## Teks Kajian
⟨
Perhatikan Protokol Kesehatan, Porsche Kembali Buka Pabriknya Di Jerman

Perhatikan Protokol Kesehatan, Porsche Kembali Buka Pabriknya di Jerman Pabrik Porsche (Porsche)

KabarOto.com - Penyebaran virus Corona (Covid-19) yang semakin mengkhawatirkan, memaksa sejumlah industri termasuk otomotif, menghentikan sementara kegiatan produksinya, untuk mencegah penyebaran virus berbahaya tersebut semakin meluas.

Salah satu yang terkena dampaknya adalah produsen mobil sport Porsche. Beberapa waktu lalu, pabrikan asal Jerman tersebut terpaksa menghentikan kegiatan produksinya selama dua minggu sejak 21 maret 2020.

Baca Juga: PSBB Diperluas, Daihatsu Perpanjang Masa Pemberhentian Sementara Operasional

Namun karena terjadi hambatan dalam rantai pasokan global, dari suplier-suplier komponen di negara lain, pabrik Porsche akhirnya tetap ditutup selama total enam minggu.

Setelah menghentikan sementara, akhirnya mulai Senin (04/05), Porsche memutuskan untuk membuka kembali pabriknya, dan menyusun rencana produksi secara bertahap hingga dapat beroperasi penuh dalam waktu tak terlalu lama.

Proses produksi akan dimulai secara bertahap

Meski telah dibuka, namun Porsche telah menyiapkan berbagai upaya, untuk menjamin proses produksi berjalan lancar dan aman sesuai dengan protokol kesehatan Covid-19, di pabrik mereka di Zuffenhausen dan Leipzig, Jerman.
⟩
[Data pemahaman grafik]
⟨
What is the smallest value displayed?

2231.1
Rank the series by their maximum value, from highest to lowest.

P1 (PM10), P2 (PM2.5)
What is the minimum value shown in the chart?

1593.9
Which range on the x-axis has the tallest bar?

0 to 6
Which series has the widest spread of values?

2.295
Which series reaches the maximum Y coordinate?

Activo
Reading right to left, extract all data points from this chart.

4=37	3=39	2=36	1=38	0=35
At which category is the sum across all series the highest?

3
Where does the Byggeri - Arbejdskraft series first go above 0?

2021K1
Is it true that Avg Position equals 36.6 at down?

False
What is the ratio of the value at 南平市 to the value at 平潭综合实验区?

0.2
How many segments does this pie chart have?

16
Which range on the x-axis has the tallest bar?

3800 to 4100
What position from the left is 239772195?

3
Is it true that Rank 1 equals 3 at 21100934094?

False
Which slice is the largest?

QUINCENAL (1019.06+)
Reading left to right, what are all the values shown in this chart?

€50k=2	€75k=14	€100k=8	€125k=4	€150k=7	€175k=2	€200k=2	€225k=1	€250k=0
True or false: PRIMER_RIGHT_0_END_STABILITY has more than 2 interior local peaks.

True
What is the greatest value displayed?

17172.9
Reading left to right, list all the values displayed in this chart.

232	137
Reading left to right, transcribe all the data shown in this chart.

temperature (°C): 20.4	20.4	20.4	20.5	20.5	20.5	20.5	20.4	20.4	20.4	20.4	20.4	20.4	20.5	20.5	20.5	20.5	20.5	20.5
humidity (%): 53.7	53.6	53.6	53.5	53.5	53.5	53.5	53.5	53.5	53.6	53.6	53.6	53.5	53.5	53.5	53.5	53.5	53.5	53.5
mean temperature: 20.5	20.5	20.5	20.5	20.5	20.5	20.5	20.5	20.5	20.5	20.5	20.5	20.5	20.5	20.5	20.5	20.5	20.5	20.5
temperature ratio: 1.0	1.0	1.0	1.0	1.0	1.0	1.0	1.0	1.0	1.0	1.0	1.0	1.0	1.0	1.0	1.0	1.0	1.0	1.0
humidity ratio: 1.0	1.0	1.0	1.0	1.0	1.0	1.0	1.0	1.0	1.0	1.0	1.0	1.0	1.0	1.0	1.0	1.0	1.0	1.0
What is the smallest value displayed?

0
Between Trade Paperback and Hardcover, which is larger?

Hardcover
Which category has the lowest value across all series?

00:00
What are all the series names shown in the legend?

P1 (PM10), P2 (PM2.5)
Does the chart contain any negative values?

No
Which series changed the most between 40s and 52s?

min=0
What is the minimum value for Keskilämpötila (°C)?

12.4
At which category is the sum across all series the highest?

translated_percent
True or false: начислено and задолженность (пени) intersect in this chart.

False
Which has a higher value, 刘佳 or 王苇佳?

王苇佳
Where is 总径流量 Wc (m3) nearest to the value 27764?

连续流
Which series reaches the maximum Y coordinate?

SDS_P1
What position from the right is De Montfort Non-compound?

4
⟩
## Daftar Kegiatan
• a. Tentukan apakah setiap pernyataan berikut sesuai dengan artikel tentang Porsche, lalu jawab ya atau tidak disertai kutipan persis dari artikel yang menjadi penentunya: (i) Porsche menghentikan kegiatan produksinya selama dua minggu sejak 21 Maret 2020. (ii) Pabrik Porsche ditutup selama total delapan minggu. (iii) Porsche langsung beroperasi penuh begitu pabriknya dibuka kembali.
• b. Salin bagian artikel tentang Porsche mulai dari "Setelah menghentikan sementara, akhirnya" sampai dengan "tak terlalu lama.".
Gunakan hanya artikel tentang Porsche sebagai sumber.

## Jawaban Bernomor
• a.
(i) Ya: "terpaksa menghentikan kegiatan produksinya selama dua minggu sejak 21 maret 2020"
(ii) Tidak: "pabrik Porsche akhirnya tetap ditutup selama total enam minggu"
(iii) Tidak: "menyusun rencana produksi secara bertahap hingga dapat beroperasi penuh dalam waktu tak terlalu lama"

• b.
Setelah menghentikan sementara, akhirnya mulai Senin (04/05), Porsche memutuskan untuk membuka kembali pabriknya, dan menyusun rencana produksi secara bertahap hingga dapat beroperasi penuh dalam waktu tak terlalu lama.